Although their Lordships noted (at paragraph 30) that there may be situations in which the parties should be offered the opportunity to address the judge on whether she should or should not change her decision – particularly where there has been a long interval between the two decisions – they rejected the suggestion that the judge should have done so in this particular case, on the basis that she had already received very full written submissions in addition to hearing the oral evidence itself.

Judicial change of mind and fact-finding hearings generally
The judgment further considers the position had the 15th December order been formally drawn up and sealed as everyone thought and asks whether, in the context of care proceedings, a judge can revisit earlier findings simply on the basis of a judicial change of mind.  The Court of Appeal had framed its judgment as though it had, determining it to be "of little or no consequence that the order recording the first judgment had not yet been sealed in the court office at the date of the second judgment [since] justice cannot depend on the functioning of an overworked and underfunded court office" (per Sir Stephen Sedley at paragraph 74).  Thus, the question which fell to be determined at the Court of Appeal was the more general one: the extent of a judge's discretion to change her mind in the context of split hearings.  In contrast, the Supreme Court is clear that "the point does not arise in this case"; in other words, the appeal was allowed strictly on the basis that at the relevant time the order had not yet been drawn up and sealed.

Thus, where the ratio at the Court of Appeal had been that the relevant order was, in any case, the final care order made at the end of hearing, such that a judicial change of mind is permissible at any point until then, the Supreme Court declines to consider the case in those terms.  Nevertheless, the Court poses the hypothetical question "what if the order had been sealed?"  The judgment points out that under CPR r 3.1(7) and rule 4.1(6) of the Family Procedure Rules 2010 the courts have power to vary or revoke their previous case management orders provided they act in accordance with the overriding objective, and asks whether it should make any difference in principle if the reason for varying it is that, on mature reflection, the judge has reached a different conclusion from the one he reached earlier (paragraph 40).

Baroness Hale reiterates that, whether an order is sealed or not, it cannot be in the best interests of the child to require the judge to conduct the welfare proceedings on the basis of a false substratum of fact.
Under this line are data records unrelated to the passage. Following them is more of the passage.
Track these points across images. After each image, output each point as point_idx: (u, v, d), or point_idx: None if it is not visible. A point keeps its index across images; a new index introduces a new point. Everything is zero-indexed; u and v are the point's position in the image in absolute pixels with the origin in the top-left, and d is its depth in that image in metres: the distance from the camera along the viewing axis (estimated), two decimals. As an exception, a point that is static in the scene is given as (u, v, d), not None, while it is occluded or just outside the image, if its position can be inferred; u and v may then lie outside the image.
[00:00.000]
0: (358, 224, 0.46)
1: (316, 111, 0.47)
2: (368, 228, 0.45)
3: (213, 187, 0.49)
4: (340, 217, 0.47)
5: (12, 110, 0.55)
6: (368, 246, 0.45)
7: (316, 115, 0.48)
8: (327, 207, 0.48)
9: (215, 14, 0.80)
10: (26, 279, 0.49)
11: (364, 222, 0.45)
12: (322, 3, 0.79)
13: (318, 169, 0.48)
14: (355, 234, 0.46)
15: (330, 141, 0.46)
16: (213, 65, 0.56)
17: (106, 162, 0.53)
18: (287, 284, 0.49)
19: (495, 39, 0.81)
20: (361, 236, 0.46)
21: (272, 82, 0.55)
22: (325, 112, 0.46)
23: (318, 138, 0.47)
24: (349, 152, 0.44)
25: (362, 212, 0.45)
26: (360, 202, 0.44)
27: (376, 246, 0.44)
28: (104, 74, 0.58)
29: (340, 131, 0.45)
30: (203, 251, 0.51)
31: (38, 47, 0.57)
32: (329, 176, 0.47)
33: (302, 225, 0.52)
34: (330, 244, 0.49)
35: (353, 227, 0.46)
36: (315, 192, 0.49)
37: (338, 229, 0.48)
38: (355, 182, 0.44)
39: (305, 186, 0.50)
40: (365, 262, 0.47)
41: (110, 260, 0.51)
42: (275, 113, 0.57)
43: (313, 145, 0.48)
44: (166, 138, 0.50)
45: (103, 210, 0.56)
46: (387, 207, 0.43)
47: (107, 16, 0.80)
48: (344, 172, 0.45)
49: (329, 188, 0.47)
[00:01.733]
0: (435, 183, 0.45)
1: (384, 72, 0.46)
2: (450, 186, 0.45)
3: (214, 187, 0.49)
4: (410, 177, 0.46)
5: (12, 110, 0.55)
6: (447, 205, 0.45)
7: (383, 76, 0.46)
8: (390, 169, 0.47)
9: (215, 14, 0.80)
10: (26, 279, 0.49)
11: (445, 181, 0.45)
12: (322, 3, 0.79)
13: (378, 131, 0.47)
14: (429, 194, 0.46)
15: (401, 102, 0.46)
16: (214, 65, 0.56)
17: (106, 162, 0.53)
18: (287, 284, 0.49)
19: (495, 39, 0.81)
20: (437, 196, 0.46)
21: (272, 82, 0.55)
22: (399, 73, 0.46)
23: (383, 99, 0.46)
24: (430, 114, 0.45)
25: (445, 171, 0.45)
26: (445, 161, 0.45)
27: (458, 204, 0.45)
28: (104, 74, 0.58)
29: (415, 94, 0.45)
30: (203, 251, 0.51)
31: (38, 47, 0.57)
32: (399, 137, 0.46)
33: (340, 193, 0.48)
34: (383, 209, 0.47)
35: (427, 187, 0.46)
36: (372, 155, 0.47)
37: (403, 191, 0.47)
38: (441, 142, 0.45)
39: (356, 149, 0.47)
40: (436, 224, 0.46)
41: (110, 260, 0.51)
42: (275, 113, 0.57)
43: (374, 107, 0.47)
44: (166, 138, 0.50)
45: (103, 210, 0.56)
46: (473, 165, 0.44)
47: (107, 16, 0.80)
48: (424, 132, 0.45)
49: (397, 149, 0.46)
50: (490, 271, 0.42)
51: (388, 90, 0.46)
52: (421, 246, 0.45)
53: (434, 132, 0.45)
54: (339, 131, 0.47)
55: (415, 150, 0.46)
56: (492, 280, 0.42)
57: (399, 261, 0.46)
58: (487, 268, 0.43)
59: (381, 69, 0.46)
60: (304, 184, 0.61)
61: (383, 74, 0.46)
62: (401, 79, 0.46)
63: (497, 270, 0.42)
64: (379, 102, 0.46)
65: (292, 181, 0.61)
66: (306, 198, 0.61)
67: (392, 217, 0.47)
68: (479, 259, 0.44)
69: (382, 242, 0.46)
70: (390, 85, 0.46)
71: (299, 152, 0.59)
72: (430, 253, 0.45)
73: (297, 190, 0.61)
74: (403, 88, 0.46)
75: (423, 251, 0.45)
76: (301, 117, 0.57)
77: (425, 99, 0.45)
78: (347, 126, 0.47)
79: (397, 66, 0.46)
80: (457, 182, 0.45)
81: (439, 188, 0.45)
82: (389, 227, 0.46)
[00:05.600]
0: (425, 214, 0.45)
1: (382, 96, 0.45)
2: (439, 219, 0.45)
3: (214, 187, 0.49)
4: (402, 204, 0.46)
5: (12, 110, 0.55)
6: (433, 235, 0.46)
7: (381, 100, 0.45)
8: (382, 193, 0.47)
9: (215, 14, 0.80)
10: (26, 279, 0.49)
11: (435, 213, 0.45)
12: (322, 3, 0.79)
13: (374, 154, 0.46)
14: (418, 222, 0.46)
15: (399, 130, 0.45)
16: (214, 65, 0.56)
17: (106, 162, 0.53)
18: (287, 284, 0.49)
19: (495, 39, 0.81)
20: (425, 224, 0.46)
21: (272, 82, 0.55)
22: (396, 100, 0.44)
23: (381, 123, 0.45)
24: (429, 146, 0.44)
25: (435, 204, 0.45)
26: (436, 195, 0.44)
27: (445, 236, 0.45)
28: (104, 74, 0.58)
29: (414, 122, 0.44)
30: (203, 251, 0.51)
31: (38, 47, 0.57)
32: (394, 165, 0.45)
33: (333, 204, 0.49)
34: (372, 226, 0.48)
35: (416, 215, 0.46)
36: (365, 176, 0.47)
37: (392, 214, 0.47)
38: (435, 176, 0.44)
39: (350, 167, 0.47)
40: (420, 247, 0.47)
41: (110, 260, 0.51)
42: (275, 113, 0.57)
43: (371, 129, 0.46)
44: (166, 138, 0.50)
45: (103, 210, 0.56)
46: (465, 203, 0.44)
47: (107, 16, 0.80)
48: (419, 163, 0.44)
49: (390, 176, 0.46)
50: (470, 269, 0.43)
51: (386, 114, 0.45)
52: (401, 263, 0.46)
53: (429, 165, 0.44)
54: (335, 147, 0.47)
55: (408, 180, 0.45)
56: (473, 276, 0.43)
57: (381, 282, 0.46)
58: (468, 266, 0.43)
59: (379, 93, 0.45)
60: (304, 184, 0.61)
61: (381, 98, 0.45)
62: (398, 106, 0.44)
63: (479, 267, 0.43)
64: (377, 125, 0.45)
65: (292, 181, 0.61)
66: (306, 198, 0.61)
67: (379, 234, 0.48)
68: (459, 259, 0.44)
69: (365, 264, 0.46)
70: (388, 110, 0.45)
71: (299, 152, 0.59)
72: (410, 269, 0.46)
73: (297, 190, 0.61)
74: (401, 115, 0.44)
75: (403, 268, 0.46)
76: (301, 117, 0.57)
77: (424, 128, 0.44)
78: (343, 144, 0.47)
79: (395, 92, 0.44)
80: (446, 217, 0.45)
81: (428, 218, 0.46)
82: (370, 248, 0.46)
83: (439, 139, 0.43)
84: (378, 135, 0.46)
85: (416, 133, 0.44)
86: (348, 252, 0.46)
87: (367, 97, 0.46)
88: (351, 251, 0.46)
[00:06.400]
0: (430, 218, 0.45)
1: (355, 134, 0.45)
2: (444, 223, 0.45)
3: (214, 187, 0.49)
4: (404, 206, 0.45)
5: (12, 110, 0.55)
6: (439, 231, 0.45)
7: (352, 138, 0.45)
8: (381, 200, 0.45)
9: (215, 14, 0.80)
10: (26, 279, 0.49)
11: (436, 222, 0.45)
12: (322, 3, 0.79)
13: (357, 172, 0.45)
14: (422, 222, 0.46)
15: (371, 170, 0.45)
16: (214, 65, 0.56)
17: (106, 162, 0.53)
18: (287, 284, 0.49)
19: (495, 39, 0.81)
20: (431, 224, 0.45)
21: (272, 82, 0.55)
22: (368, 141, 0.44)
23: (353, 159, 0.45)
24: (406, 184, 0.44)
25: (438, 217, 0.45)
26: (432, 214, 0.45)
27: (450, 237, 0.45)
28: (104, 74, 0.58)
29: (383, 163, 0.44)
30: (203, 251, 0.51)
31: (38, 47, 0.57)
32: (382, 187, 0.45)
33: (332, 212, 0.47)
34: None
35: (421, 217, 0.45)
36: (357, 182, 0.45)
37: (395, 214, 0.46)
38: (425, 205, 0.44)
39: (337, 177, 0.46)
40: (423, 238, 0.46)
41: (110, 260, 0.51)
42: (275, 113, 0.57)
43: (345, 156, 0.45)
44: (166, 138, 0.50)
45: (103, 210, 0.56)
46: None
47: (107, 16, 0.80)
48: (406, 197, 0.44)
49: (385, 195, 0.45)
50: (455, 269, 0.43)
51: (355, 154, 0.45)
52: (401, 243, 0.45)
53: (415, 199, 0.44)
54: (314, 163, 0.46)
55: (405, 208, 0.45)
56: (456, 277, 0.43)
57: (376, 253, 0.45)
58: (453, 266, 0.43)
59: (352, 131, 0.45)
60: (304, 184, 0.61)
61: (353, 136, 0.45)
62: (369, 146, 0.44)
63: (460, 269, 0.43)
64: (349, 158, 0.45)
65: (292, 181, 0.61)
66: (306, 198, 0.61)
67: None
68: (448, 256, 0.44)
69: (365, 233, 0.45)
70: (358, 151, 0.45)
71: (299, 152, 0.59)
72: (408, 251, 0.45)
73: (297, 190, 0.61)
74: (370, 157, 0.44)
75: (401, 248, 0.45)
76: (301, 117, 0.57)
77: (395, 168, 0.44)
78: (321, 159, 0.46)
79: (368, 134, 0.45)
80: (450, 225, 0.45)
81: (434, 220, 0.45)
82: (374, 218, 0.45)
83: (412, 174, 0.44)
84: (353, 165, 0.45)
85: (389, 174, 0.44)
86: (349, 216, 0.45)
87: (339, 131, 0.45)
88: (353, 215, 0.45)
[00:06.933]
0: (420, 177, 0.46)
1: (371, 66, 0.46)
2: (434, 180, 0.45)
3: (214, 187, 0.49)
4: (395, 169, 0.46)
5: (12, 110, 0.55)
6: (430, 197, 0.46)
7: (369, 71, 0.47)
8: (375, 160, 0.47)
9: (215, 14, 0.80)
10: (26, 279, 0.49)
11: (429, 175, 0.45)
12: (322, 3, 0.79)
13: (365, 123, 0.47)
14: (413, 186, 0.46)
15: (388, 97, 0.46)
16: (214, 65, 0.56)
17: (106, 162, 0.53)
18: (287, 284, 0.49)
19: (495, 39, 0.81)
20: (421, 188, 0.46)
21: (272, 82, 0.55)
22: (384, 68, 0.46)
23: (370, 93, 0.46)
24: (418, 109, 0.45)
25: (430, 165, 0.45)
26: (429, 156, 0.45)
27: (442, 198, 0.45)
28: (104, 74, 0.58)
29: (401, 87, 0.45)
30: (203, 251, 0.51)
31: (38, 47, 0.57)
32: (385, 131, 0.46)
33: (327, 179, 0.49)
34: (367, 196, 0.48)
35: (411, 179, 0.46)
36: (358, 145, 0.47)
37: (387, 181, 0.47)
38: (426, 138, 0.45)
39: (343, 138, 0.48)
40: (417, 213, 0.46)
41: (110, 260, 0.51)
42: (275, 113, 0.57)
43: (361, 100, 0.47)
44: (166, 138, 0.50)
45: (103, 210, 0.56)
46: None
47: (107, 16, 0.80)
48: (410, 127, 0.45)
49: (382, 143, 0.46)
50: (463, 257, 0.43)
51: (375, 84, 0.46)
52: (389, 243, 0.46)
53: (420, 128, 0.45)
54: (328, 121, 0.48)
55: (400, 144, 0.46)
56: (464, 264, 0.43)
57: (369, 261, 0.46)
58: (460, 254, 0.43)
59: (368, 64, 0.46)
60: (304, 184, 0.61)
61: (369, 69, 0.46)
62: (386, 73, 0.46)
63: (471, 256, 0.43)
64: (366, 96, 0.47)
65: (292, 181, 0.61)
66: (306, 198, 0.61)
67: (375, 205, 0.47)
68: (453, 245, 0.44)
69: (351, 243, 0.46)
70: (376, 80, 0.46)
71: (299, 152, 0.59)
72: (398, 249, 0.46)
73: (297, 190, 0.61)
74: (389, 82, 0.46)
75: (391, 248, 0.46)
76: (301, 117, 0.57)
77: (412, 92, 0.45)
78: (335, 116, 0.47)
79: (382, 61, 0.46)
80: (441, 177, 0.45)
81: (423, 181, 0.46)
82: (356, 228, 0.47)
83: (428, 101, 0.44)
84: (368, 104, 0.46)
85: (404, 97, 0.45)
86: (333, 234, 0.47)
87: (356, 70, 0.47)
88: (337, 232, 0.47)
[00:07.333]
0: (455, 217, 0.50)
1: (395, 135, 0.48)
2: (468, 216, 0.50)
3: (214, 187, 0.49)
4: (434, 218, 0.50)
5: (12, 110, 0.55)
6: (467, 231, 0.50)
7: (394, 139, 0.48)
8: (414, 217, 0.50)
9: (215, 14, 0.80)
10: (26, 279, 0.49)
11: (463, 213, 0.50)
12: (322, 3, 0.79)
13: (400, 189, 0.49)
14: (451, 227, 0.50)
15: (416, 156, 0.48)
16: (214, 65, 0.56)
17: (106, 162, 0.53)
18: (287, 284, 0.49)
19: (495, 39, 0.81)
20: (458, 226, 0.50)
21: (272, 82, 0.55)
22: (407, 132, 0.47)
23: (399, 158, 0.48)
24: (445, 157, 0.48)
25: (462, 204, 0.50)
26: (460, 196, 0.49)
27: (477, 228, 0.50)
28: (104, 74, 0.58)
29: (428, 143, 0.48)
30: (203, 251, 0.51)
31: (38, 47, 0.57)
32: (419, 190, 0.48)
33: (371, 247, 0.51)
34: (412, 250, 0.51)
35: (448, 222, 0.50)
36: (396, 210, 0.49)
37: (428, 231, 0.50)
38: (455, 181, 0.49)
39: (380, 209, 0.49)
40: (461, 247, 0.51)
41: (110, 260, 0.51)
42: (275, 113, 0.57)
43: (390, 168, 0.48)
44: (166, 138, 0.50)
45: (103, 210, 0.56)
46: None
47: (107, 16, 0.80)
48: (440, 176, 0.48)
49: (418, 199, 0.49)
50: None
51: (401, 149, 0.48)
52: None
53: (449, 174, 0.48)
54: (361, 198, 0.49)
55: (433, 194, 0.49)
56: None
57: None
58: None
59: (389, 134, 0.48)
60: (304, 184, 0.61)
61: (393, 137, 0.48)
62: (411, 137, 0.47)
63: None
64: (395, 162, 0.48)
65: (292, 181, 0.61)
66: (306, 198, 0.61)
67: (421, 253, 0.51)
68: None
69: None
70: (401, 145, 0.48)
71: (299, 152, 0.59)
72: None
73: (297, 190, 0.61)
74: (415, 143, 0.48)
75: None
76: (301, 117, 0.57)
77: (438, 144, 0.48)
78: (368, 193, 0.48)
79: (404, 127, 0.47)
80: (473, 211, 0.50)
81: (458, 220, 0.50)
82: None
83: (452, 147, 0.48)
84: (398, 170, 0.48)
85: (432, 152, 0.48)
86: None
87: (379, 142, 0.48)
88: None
She further points out that allowing a judicial change of mind will avoid the delay inevitably involved if an appeal is the only way to correct what the judge believes to be an error.  The Court suggests that in this respect children cases may be different from other civil proceedings, "because the consequences are so momentous for the child and for the whole family". 

However, the Court expresses concerns that if a judge in care proceedings were simply entitled to change his mind, it would destabilise the platform of established facts which it is the very purpose of the split hearing to construct and throw the hearing at the second stage into disarray.  In addition, judges would be left vulnerable to invitations by counsel to revisit their earlier findings in which case the judge would effectively be hearing an appeal against himself.  The Court therefore concludes that the arguments "are so finely balanced that we shall refrain from expressing even a provisional view upon it" and ends with the warning that "judicial tergiversation is not to be encouraged".